_WHAT YOU SHOULD DO_
Reproduce all of the material below word for word, leaving out the pictures.

[DATA PROVIDED Boundary: Start]

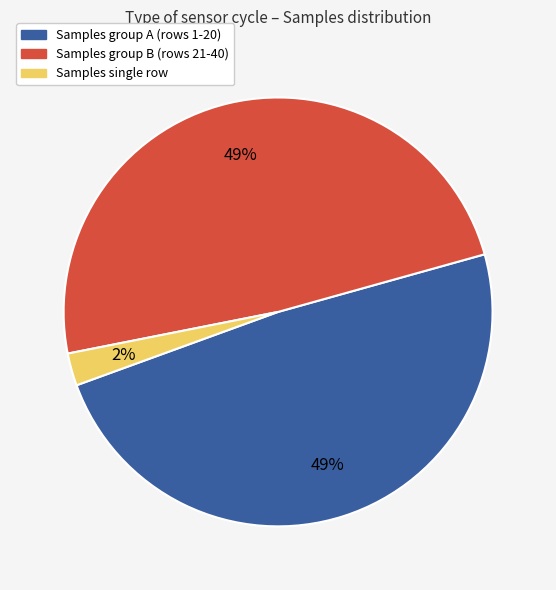

Does any single category account for the majority?

No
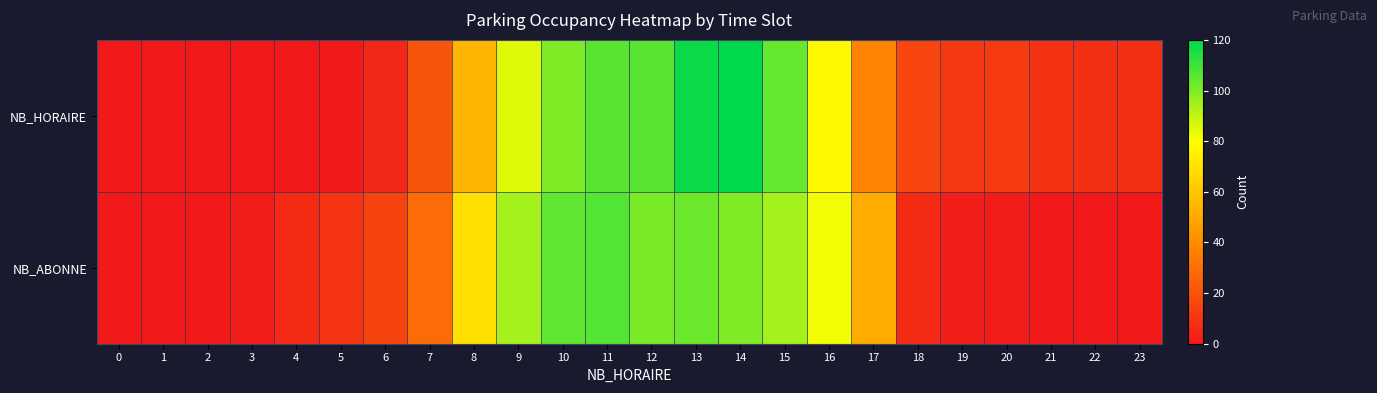

What is the maximum value shown in the chart?

120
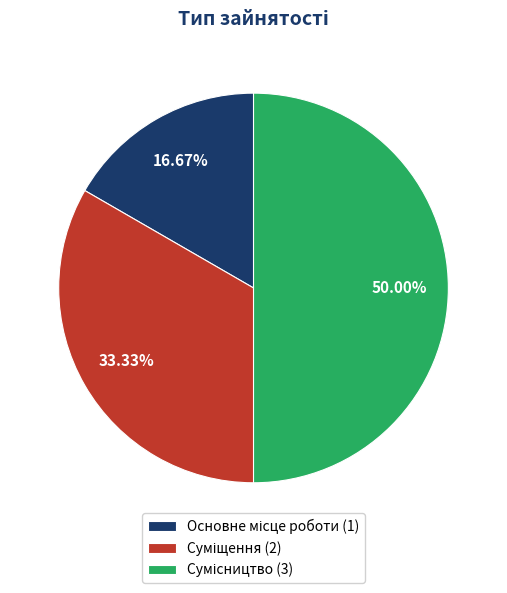

Combined, what portion of the pie is Основне місце роботи and Суміщення?

50.0%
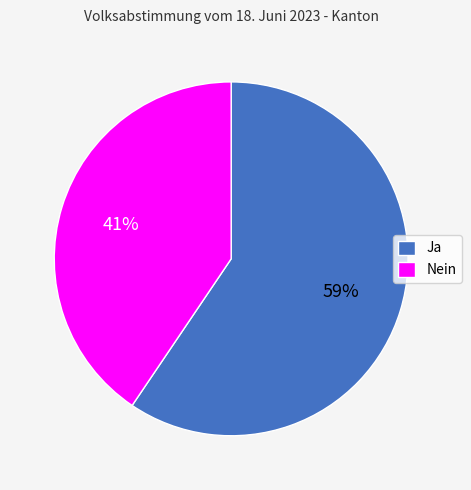

Rank the categories by value from lowest to highest.

Nein, Ja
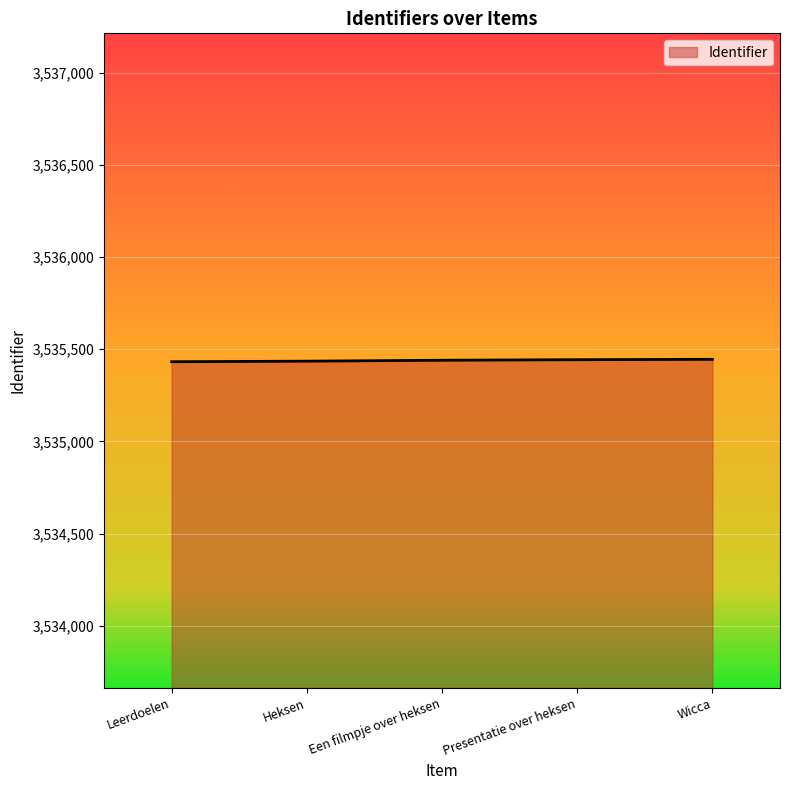

What is the minimum value shown in the chart?

3535432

[DATA PROVIDED Boundary: End]

_ANSWER BOX_
Does any single category account for the majority?

No

What is the maximum value shown in the chart?

120

Combined, what portion of the pie is Основне місце роботи and Суміщення?

50.0%

Rank the categories by value from lowest to highest.

Nein, Ja

What is the minimum value shown in the chart?

3535432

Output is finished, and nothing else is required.